Ancient civilizations like Greece or India saw art as discovery. The Greek word poein means “to make” and was applied to poetry and the poet who composed it. Yet Plato firmly declared that “art” was skill, never to be considered creativity.

In those possible origins of ours, art was simply knowing how to do something according to established rules—the artist’s inventiveness was null. Respect was owed to the proper use of a chisel to carve a female statue, the specific details permitted or not, the number of verses or figures in a poem.

A Monet painting could not have been created in that time, despite the fact that it was the cradle of much of today’s knowledge. One could endlessly debate not only the concept of creativity itself but also the brain, the tasks divided between the hemispheres, how one excels in certain abilities, and how their connection enables originality—whether the goal is recognition or simply the pursuit of perfection.

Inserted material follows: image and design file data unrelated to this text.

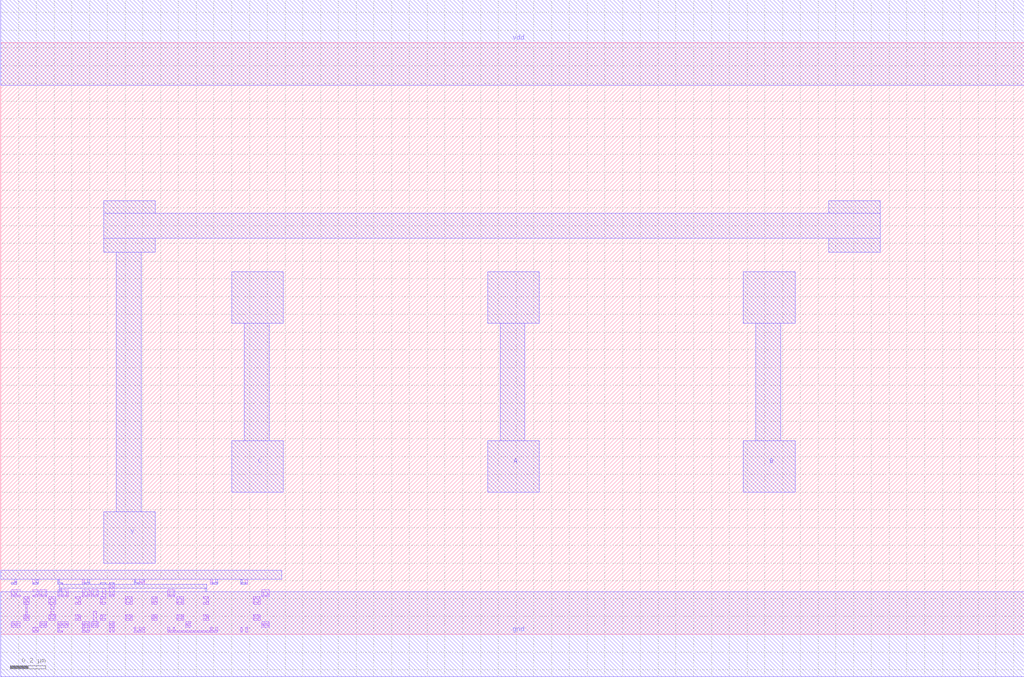
<source format=lef>
VERSION 5.7 ;
  NOWIREEXTENSIONATPIN ON ;
  DIVIDERCHAR "/" ;
  BUSBITCHARS "[]" ;
MACRO OAI21X1
  CLASS CORE ;
  FOREIGN OAI21X1 ;
  ORIGIN 0.000 0.000 ;
  SIZE 5.760 BY 3.330 ;
  SYMMETRY X Y R90 ;
  SITE unit ;
  PIN vdd
    DIRECTION INOUT ;
    USE POWER ;
    SHAPE ABUTMENT ;
    PORT
      LAYER met1 ;
        RECT 0.000 3.090 5.760 3.570 ;
    END
  END vdd
  PIN gnd
    DIRECTION INOUT ;
    USE GROUND ;
    SHAPE ABUTMENT ;
    PORT
      LAYER met1 ;
        RECT 0.000 0.310 1.580 0.360 ;
        RECT 0.080 0.290 0.090 0.310 ;
        RECT 0.200 0.290 0.210 0.310 ;
        RECT 0.060 0.280 0.090 0.290 ;
        RECT 0.180 0.280 0.210 0.290 ;
        RECT 0.320 0.290 0.330 0.310 ;
        RECT 0.490 0.290 0.500 0.310 ;
        RECT 0.750 0.290 0.760 0.310 ;
        RECT 0.800 0.300 0.810 0.310 ;
        RECT 1.210 0.290 1.220 0.310 ;
        RECT 0.320 0.280 0.350 0.290 ;
        RECT 0.470 0.280 0.500 0.290 ;
        RECT 0.560 0.280 0.590 0.290 ;
        RECT 0.610 0.280 0.640 0.290 ;
        RECT 0.750 0.280 0.780 0.290 ;
        RECT 1.190 0.280 1.220 0.290 ;
        RECT 1.350 0.290 1.360 0.310 ;
        RECT 1.350 0.280 1.380 0.290 ;
        RECT 0.330 0.260 1.160 0.280 ;
        RECT 0.330 0.240 0.340 0.260 ;
        RECT 1.150 0.240 1.160 0.260 ;
        RECT 0.000 -0.240 5.760 0.240 ;
    END
  END gnd
  PIN Y
    DIRECTION INOUT ;
    USE SIGNAL ;
    SHAPE ABUTMENT ;
    PORT
      LAYER met1 ;
        RECT 0.580 2.370 0.870 2.440 ;
        RECT 4.660 2.370 4.950 2.440 ;
        RECT 0.580 2.230 4.950 2.370 ;
        RECT 0.580 2.150 0.870 2.230 ;
        RECT 4.660 2.150 4.950 2.230 ;
        RECT 0.650 0.690 0.790 2.150 ;
        RECT 0.580 0.400 0.870 0.690 ;
    END
  END Y
  PIN A
    DIRECTION INOUT ;
    USE SIGNAL ;
    SHAPE ABUTMENT ;
    PORT
      LAYER met1 ;
        RECT 2.740 1.750 3.030 2.040 ;
        RECT 2.810 1.090 2.950 1.750 ;
        RECT 2.740 0.800 3.030 1.090 ;
    END
  END A
  PIN C
    DIRECTION INOUT ;
    USE SIGNAL ;
    SHAPE ABUTMENT ;
    PORT
      LAYER met1 ;
        RECT 1.300 1.750 1.590 2.040 ;
        RECT 1.370 1.090 1.510 1.750 ;
        RECT 1.300 0.800 1.590 1.090 ;
    END
  END C
  PIN B
    DIRECTION INOUT ;
    USE SIGNAL ;
    SHAPE ABUTMENT ;
    PORT
      LAYER met1 ;
        RECT 4.180 1.750 4.470 2.040 ;
        RECT 4.250 1.090 4.390 1.750 ;
        RECT 4.180 0.800 4.470 1.090 ;
    END
  END B
  OBS
      LAYER li1 ;
        RECT 0.080 0.290 0.090 0.310 ;
        RECT 0.060 0.280 0.090 0.290 ;
      LAYER li1 ;
        RECT 0.180 0.290 0.200 0.310 ;
      LAYER li1 ;
        RECT 0.200 0.290 0.210 0.310 ;
        RECT 0.180 0.280 0.210 0.290 ;
        RECT 0.320 0.290 0.330 0.310 ;
        RECT 0.460 0.290 0.470 0.310 ;
        RECT 0.490 0.290 0.500 0.310 ;
        RECT 0.750 0.290 0.760 0.310 ;
        RECT 0.780 0.290 0.790 0.310 ;
        RECT 0.800 0.290 0.810 0.310 ;
        RECT 0.320 0.280 0.350 0.290 ;
        RECT 0.460 0.280 0.500 0.290 ;
        RECT 0.610 0.280 0.640 0.290 ;
        RECT 0.750 0.280 0.810 0.290 ;
        RECT 1.180 0.290 1.190 0.310 ;
        RECT 1.210 0.290 1.220 0.310 ;
        RECT 1.180 0.280 1.220 0.290 ;
        RECT 1.350 0.290 1.360 0.310 ;
        RECT 1.380 0.290 1.390 0.310 ;
        RECT 1.350 0.280 1.390 0.290 ;
        RECT 0.610 0.260 0.620 0.280 ;
        RECT 0.630 0.260 0.640 0.280 ;
        RECT 0.060 0.240 0.110 0.250 ;
        RECT 0.180 0.240 0.210 0.250 ;
      LAYER li1 ;
        RECT 0.060 0.220 0.080 0.240 ;
      LAYER li1 ;
        RECT 0.080 0.220 0.090 0.240 ;
        RECT 0.200 0.220 0.210 0.240 ;
        RECT 0.060 0.210 0.110 0.220 ;
        RECT 0.180 0.210 0.210 0.220 ;
        RECT 0.220 0.240 0.260 0.250 ;
        RECT 0.220 0.220 0.230 0.240 ;
        RECT 0.250 0.220 0.260 0.240 ;
        RECT 0.220 0.210 0.260 0.220 ;
        RECT 0.320 0.240 0.380 0.250 ;
        RECT 0.320 0.220 0.330 0.240 ;
        RECT 0.340 0.220 0.350 0.240 ;
        RECT 0.370 0.220 0.380 0.240 ;
        RECT 0.320 0.210 0.380 0.220 ;
        RECT 0.460 0.240 0.500 0.250 ;
        RECT 0.460 0.220 0.470 0.240 ;
        RECT 0.490 0.220 0.500 0.240 ;
        RECT 0.460 0.210 0.500 0.220 ;
        RECT 0.510 0.240 0.550 0.250 ;
        RECT 0.510 0.220 0.520 0.240 ;
        RECT 0.540 0.220 0.550 0.240 ;
        RECT 0.510 0.210 0.550 0.220 ;
        RECT 0.570 0.210 0.590 0.260 ;
        RECT 0.610 0.240 0.640 0.260 ;
        RECT 0.610 0.220 0.620 0.240 ;
        RECT 0.630 0.220 0.640 0.240 ;
        RECT 0.610 0.210 0.640 0.220 ;
        RECT 0.940 0.240 0.980 0.250 ;
        RECT 0.940 0.220 0.950 0.240 ;
        RECT 0.970 0.220 0.980 0.240 ;
        RECT 0.940 0.210 0.980 0.220 ;
        RECT 1.470 0.240 1.510 0.250 ;
        RECT 1.470 0.220 1.480 0.240 ;
        RECT 1.500 0.220 1.510 0.240 ;
        RECT 1.470 0.210 1.510 0.220 ;
        RECT 0.130 0.200 0.160 0.210 ;
        RECT 0.130 0.180 0.140 0.200 ;
      LAYER li1 ;
        RECT 0.140 0.180 0.150 0.200 ;
      LAYER li1 ;
        RECT 0.150 0.180 0.160 0.200 ;
        RECT 0.130 0.170 0.160 0.180 ;
        RECT 0.270 0.200 0.310 0.210 ;
        RECT 0.420 0.200 0.450 0.210 ;
        RECT 0.270 0.180 0.280 0.200 ;
        RECT 0.300 0.180 0.310 0.200 ;
        RECT 0.440 0.180 0.450 0.200 ;
        RECT 0.270 0.170 0.310 0.180 ;
        RECT 0.420 0.170 0.450 0.180 ;
        RECT 0.560 0.200 0.590 0.210 ;
        RECT 0.700 0.200 0.740 0.210 ;
        RECT 0.560 0.180 0.570 0.200 ;
        RECT 0.700 0.180 0.710 0.200 ;
        RECT 0.730 0.180 0.740 0.200 ;
        RECT 0.560 0.170 0.590 0.180 ;
        RECT 0.700 0.170 0.740 0.180 ;
        RECT 0.850 0.200 0.880 0.210 ;
        RECT 0.850 0.180 0.860 0.200 ;
        RECT 0.870 0.180 0.880 0.200 ;
        RECT 0.850 0.170 0.880 0.180 ;
        RECT 0.990 0.200 1.030 0.210 ;
        RECT 1.140 0.200 1.170 0.210 ;
        RECT 0.990 0.180 1.000 0.200 ;
        RECT 1.020 0.180 1.030 0.200 ;
        RECT 1.160 0.180 1.170 0.200 ;
        RECT 0.990 0.170 1.030 0.180 ;
        RECT 1.140 0.170 1.170 0.180 ;
        RECT 1.420 0.200 1.460 0.210 ;
        RECT 1.420 0.180 1.430 0.200 ;
        RECT 1.450 0.180 1.460 0.200 ;
        RECT 1.420 0.170 1.460 0.180 ;
        RECT 0.140 0.110 0.150 0.170 ;
        RECT 0.280 0.140 0.300 0.170 ;
        RECT 0.280 0.110 0.300 0.130 ;
        RECT 0.130 0.100 0.160 0.110 ;
        RECT 0.130 0.090 0.140 0.100 ;
      LAYER li1 ;
        RECT 0.140 0.090 0.150 0.100 ;
      LAYER li1 ;
        RECT 0.150 0.090 0.160 0.100 ;
        RECT 0.130 0.080 0.160 0.090 ;
        RECT 0.270 0.100 0.310 0.110 ;
        RECT 0.420 0.100 0.450 0.110 ;
        RECT 0.270 0.090 0.280 0.100 ;
        RECT 0.300 0.090 0.310 0.100 ;
        RECT 0.440 0.090 0.450 0.100 ;
        RECT 0.270 0.080 0.310 0.090 ;
        RECT 0.420 0.080 0.450 0.090 ;
        RECT 0.520 0.070 0.540 0.130 ;
        RECT 0.560 0.100 0.590 0.110 ;
        RECT 0.700 0.100 0.740 0.110 ;
        RECT 0.560 0.090 0.570 0.100 ;
        RECT 0.700 0.090 0.710 0.100 ;
        RECT 0.730 0.090 0.740 0.100 ;
        RECT 0.560 0.080 0.590 0.090 ;
        RECT 0.700 0.080 0.740 0.090 ;
        RECT 0.850 0.100 0.880 0.110 ;
        RECT 0.850 0.090 0.860 0.100 ;
        RECT 0.870 0.090 0.880 0.100 ;
        RECT 0.850 0.080 0.880 0.090 ;
        RECT 0.990 0.100 1.030 0.110 ;
        RECT 1.140 0.100 1.170 0.110 ;
        RECT 0.990 0.090 1.000 0.100 ;
        RECT 1.020 0.090 1.030 0.100 ;
        RECT 1.160 0.090 1.170 0.100 ;
        RECT 0.990 0.080 1.030 0.090 ;
        RECT 1.140 0.080 1.170 0.090 ;
        RECT 1.420 0.100 1.460 0.110 ;
        RECT 1.420 0.090 1.430 0.100 ;
        RECT 1.450 0.090 1.460 0.100 ;
        RECT 1.420 0.080 1.460 0.090 ;
        RECT 0.060 0.060 0.110 0.070 ;
        RECT 0.220 0.060 0.260 0.070 ;
      LAYER li1 ;
        RECT 0.060 0.050 0.080 0.060 ;
      LAYER li1 ;
        RECT 0.080 0.050 0.090 0.060 ;
        RECT 0.220 0.050 0.230 0.060 ;
        RECT 0.250 0.050 0.260 0.060 ;
        RECT 0.060 0.040 0.110 0.050 ;
        RECT 0.220 0.040 0.260 0.050 ;
        RECT 0.320 0.060 0.380 0.070 ;
        RECT 0.320 0.050 0.330 0.060 ;
        RECT 0.340 0.050 0.350 0.060 ;
        RECT 0.370 0.050 0.380 0.060 ;
        RECT 0.320 0.040 0.380 0.050 ;
        RECT 0.460 0.060 0.500 0.070 ;
        RECT 0.460 0.050 0.470 0.060 ;
        RECT 0.490 0.050 0.500 0.060 ;
        RECT 0.460 0.040 0.500 0.050 ;
        RECT 0.510 0.060 0.550 0.070 ;
        RECT 0.510 0.050 0.520 0.060 ;
        RECT 0.540 0.050 0.550 0.060 ;
        RECT 0.510 0.040 0.550 0.050 ;
        RECT 0.610 0.060 0.640 0.070 ;
        RECT 0.610 0.050 0.620 0.060 ;
        RECT 0.630 0.050 0.640 0.060 ;
        RECT 0.610 0.040 0.640 0.050 ;
        RECT 1.040 0.060 1.070 0.070 ;
        RECT 1.470 0.060 1.510 0.070 ;
        RECT 1.040 0.050 1.050 0.060 ;
        RECT 1.470 0.050 1.480 0.060 ;
        RECT 1.500 0.050 1.510 0.060 ;
        RECT 1.040 0.040 1.070 0.050 ;
        RECT 1.470 0.040 1.510 0.050 ;
      LAYER li1 ;
        RECT 0.180 0.020 0.200 0.040 ;
      LAYER li1 ;
        RECT 0.200 0.020 0.210 0.040 ;
        RECT 0.180 0.010 0.210 0.020 ;
        RECT 0.320 0.020 0.330 0.040 ;
        RECT 0.460 0.020 0.470 0.040 ;
        RECT 0.490 0.020 0.500 0.040 ;
        RECT 0.320 0.010 0.350 0.020 ;
        RECT 0.460 0.010 0.500 0.020 ;
        RECT 0.610 0.010 0.620 0.040 ;
        RECT 0.630 0.010 0.640 0.040 ;
        RECT 0.750 0.020 0.760 0.040 ;
        RECT 0.780 0.020 0.790 0.040 ;
        RECT 0.750 0.010 0.790 0.020 ;
        RECT 0.800 0.010 0.810 0.040 ;
        RECT 0.940 0.020 0.950 0.040 ;
        RECT 0.970 0.020 0.980 0.040 ;
        RECT 1.180 0.020 1.190 0.040 ;
        RECT 1.210 0.020 1.220 0.040 ;
        RECT 0.940 0.010 1.220 0.020 ;
        RECT 1.350 0.010 1.360 0.040 ;
        RECT 1.380 0.010 1.390 0.040 ;
  END
END OAI21X1
END LIBRARY


</source>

So many theories, even more realities. Hypotheses—how many! Absolute truths that we all think we have, but perhaps, together, they were not so far-fetched—maybe even close to the creator’s feeling.

We could fill many pages and converse endlessly about this concept. Each person should weigh it against their own experience and point of view. For me, Creativity is to give life and form—real or unreal—with complete freedom, without limits to imagination, starting from an idea or spark that some person, circumstance, scent, color, feeling, or memory ignites, setting my neurons into motion, so that with my sensitivity and senses, I may transmit something to another human being.

It comes very close to what a great and controversial artist, Lucio Fontana, once said: “The artist is not at the service of society or culture, he creates to recreate, to feed human feeling.”

And where do we find creativity? In life itself, all around us, at every instant—art at our full disposal and enjoyment: Music, Mathematics, Literature, Science, Painting, Sculpture, and even in our way of living and being ourselves, in our work, in our ability to resolve problems or circumstances.

There too is creativity. Innovation in every sense. Often, all it takes is knowing how to look.

And I want to close with three quotes I love:

Piaget: “Creativity is the final form of symbolic play in children, when it is assimilated into their thinking.”

De la Torre: “If defining is to fence in a field of ideas with words, creativity would be like an ocean of ideas overflowing a continent of words.”

Matisse: “To create is to express what one has within oneself.”

Creativity

It is the spark, it is love

it is doubt, it is shadow

in our mind

that quickens heartbeats

and scatters through our fingers,

magic.

It is the muse, the scent

the concept, the illusion.

Creator of creators,

odes to life

that explode emotions,

that generate movement,

progressing the world

in which we live.

One of his phrases:

“A hole is the start of a sculpture in space. My works are not pictures, but art concepts.”

His works and his concepts—that will be another story.

Soon.

Notes.-

  • Louis León Thurstone was an American mechanical engineer and psychologist, a pioneer in the fields of psychometrics and psychophysics. He wrote Primary Mental Abilities, The Nature of Intelligence, and more. His main interest focused on factor analysis and the intelligence quotient.
  • Silvano Arieti was an intuitive, humble, generous, creative, and sensitive man. In his work, he stated that there are two premises for the creative process: the spiritual life of the person and the external conditions, which he called “contingencies.” If you can, read his book Creativity: The Magic Synthesis.
  • Lucio Fontana, an Argentine painter, ceramist, and sculptor. In 2016, he received an award in the contest of the Consulate General of Italy in Buenos Aires. The winners could stay in Italy for two months, in order to develop in contact with the Italian cultural and artistic environment and, in particular, with the realities of contemporary art.